- [Stated goal]: Copy every line of the data below word for word, from the first line to the last.

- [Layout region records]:

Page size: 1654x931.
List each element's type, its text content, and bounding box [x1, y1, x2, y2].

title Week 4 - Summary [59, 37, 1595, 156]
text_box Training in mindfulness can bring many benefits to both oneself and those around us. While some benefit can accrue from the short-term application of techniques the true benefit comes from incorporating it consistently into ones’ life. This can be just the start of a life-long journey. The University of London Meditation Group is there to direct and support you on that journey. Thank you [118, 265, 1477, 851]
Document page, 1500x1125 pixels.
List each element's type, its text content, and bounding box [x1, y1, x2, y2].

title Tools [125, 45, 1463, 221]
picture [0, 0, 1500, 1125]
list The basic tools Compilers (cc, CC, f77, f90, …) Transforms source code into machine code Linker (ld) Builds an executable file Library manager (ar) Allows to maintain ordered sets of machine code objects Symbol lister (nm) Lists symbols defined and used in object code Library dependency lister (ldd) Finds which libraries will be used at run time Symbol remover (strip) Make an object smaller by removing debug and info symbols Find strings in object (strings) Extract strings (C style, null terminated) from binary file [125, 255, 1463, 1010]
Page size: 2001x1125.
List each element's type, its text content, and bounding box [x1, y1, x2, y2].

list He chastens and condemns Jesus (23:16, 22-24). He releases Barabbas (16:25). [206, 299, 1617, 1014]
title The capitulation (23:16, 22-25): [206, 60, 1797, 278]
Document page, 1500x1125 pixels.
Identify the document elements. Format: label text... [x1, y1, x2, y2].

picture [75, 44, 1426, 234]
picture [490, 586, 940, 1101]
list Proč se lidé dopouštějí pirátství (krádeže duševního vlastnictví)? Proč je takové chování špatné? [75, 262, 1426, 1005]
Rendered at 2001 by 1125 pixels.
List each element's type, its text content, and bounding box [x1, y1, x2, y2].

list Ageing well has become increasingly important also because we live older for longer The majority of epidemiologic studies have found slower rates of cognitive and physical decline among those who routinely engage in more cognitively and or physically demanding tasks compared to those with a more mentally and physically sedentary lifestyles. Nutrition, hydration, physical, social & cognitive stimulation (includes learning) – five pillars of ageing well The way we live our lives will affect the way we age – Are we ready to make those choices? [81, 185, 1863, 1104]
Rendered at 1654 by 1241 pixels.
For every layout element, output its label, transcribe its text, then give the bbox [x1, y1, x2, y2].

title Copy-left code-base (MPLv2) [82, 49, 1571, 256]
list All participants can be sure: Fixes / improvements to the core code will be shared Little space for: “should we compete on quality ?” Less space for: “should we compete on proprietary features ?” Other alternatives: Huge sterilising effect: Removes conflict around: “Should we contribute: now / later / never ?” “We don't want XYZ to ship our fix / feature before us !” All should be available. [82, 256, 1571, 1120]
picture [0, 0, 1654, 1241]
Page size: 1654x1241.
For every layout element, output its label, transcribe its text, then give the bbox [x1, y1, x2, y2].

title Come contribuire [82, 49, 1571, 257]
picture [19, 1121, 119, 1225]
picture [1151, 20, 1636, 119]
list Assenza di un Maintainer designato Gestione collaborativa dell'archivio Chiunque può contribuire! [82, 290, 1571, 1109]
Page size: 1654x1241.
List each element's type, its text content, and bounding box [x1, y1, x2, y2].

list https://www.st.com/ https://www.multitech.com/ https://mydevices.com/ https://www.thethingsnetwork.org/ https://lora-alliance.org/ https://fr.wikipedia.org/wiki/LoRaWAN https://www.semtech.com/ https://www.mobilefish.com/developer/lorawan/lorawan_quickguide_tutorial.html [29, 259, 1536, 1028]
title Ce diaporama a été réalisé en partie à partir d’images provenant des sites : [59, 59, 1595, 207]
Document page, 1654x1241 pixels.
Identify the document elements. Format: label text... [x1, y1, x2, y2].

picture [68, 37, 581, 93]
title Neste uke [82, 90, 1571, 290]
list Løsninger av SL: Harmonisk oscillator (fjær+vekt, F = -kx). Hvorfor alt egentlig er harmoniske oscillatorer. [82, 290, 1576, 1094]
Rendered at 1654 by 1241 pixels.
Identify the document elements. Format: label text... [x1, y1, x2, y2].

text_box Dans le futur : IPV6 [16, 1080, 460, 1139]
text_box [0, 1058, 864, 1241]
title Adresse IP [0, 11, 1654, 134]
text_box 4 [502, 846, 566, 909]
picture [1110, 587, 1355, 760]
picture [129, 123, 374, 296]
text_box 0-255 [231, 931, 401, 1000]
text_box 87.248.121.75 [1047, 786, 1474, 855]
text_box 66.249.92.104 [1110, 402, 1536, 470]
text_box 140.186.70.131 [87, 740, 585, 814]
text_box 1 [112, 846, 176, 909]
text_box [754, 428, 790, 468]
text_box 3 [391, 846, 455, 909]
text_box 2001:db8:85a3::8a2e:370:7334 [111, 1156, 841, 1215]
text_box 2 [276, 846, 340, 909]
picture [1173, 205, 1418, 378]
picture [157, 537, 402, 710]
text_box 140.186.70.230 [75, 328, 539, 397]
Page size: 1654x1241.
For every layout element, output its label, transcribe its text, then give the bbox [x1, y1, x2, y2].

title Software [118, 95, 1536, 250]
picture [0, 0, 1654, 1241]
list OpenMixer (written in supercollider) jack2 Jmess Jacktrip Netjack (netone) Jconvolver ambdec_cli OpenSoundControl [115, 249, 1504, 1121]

- [Exercise answer]:
Page size: 1654x931.
List each element's type, its text content, and bounding box [x1, y1, x2, y2].

title Week 4 - Summary [59, 37, 1595, 156]
text_box Training in mindfulness can bring many benefits to both oneself and those around us. While some benefit can accrue from the short-term application of techniques the true benefit comes from incorporating it consistently into ones’ life. This can be just the start of a life-long journey. The University of London Meditation Group is there to direct and support you on that journey. Thank you [118, 265, 1477, 851]
Document page, 1500x1125 pixels.
List each element's type, its text content, and bounding box [x1, y1, x2, y2].

title Tools [125, 45, 1463, 221]
picture [0, 0, 1500, 1125]
list The basic tools Compilers (cc, CC, f77, f90, …) Transforms source code into machine code Linker (ld) Builds an executable file Library manager (ar) Allows to maintain ordered sets of machine code objects Symbol lister (nm) Lists symbols defined and used in object code Library dependency lister (ldd) Finds which libraries will be used at run time Symbol remover (strip) Make an object smaller by removing debug and info symbols Find strings in object (strings) Extract strings (C style, null terminated) from binary file [125, 255, 1463, 1010]
Page size: 2001x1125.
List each element's type, its text content, and bounding box [x1, y1, x2, y2].

list He chastens and condemns Jesus (23:16, 22-24). He releases Barabbas (16:25). [206, 299, 1617, 1014]
title The capitulation (23:16, 22-25): [206, 60, 1797, 278]
Document page, 1500x1125 pixels.
Identify the document elements. Format: label text... [x1, y1, x2, y2].

picture [75, 44, 1426, 234]
picture [490, 586, 940, 1101]
list Proč se lidé dopouštějí pirátství (krádeže duševního vlastnictví)? Proč je takové chování špatné? [75, 262, 1426, 1005]
Rendered at 2001 by 1125 pixels.
List each element's type, its text content, and bounding box [x1, y1, x2, y2].

list Ageing well has become increasingly important also because we live older for longer The majority of epidemiologic studies have found slower rates of cognitive and physical decline among those who routinely engage in more cognitively and or physically demanding tasks compared to those with a more mentally and physically sedentary lifestyles. Nutrition, hydration, physical, social & cognitive stimulation (includes learning) – five pillars of ageing well The way we live our lives will affect the way we age – Are we ready to make those choices? [81, 185, 1863, 1104]
Rendered at 1654 by 1241 pixels.
For every layout element, output its label, transcribe its text, then give the bbox [x1, y1, x2, y2].

title Copy-left code-base (MPLv2) [82, 49, 1571, 256]
list All participants can be sure: Fixes / improvements to the core code will be shared Little space for: “should we compete on quality ?” Less space for: “should we compete on proprietary features ?” Other alternatives: Huge sterilising effect: Removes conflict around: “Should we contribute: now / later / never ?” “We don't want XYZ to ship our fix / feature before us !” All should be available. [82, 256, 1571, 1120]
picture [0, 0, 1654, 1241]
Page size: 1654x1241.
For every layout element, output its label, transcribe its text, then give the bbox [x1, y1, x2, y2].

title Come contribuire [82, 49, 1571, 257]
picture [19, 1121, 119, 1225]
picture [1151, 20, 1636, 119]
list Assenza di un Maintainer designato Gestione collaborativa dell'archivio Chiunque può contribuire! [82, 290, 1571, 1109]
Page size: 1654x1241.
List each element's type, its text content, and bounding box [x1, y1, x2, y2].

list https://www.st.com/ https://www.multitech.com/ https://mydevices.com/ https://www.thethingsnetwork.org/ https://lora-alliance.org/ https://fr.wikipedia.org/wiki/LoRaWAN https://www.semtech.com/ https://www.mobilefish.com/developer/lorawan/lorawan_quickguide_tutorial.html [29, 259, 1536, 1028]
title Ce diaporama a été réalisé en partie à partir d’images provenant des sites : [59, 59, 1595, 207]
Document page, 1654x1241 pixels.
Identify the document elements. Format: label text... [x1, y1, x2, y2].

picture [68, 37, 581, 93]
title Neste uke [82, 90, 1571, 290]
list Løsninger av SL: Harmonisk oscillator (fjær+vekt, F = -kx). Hvorfor alt egentlig er harmoniske oscillatorer. [82, 290, 1576, 1094]
Rendered at 1654 by 1241 pixels.
Identify the document elements. Format: label text... [x1, y1, x2, y2].

text_box Dans le futur : IPV6 [16, 1080, 460, 1139]
text_box [0, 1058, 864, 1241]
title Adresse IP [0, 11, 1654, 134]
text_box 4 [502, 846, 566, 909]
picture [1110, 587, 1355, 760]
picture [129, 123, 374, 296]
text_box 0-255 [231, 931, 401, 1000]
text_box 87.248.121.75 [1047, 786, 1474, 855]
text_box 66.249.92.104 [1110, 402, 1536, 470]
text_box 140.186.70.131 [87, 740, 585, 814]
text_box 1 [112, 846, 176, 909]
text_box [754, 428, 790, 468]
text_box 3 [391, 846, 455, 909]
text_box 2001:db8:85a3::8a2e:370:7334 [111, 1156, 841, 1215]
text_box 2 [276, 846, 340, 909]
picture [1173, 205, 1418, 378]
picture [157, 537, 402, 710]
text_box 140.186.70.230 [75, 328, 539, 397]
Page size: 1654x1241.
For every layout element, output its label, transcribe its text, then give the bbox [x1, y1, x2, y2].

title Software [118, 95, 1536, 250]
picture [0, 0, 1654, 1241]
list OpenMixer (written in supercollider) jack2 Jmess Jacktrip Netjack (netone) Jconvolver ambdec_cli OpenSoundControl [115, 249, 1504, 1121]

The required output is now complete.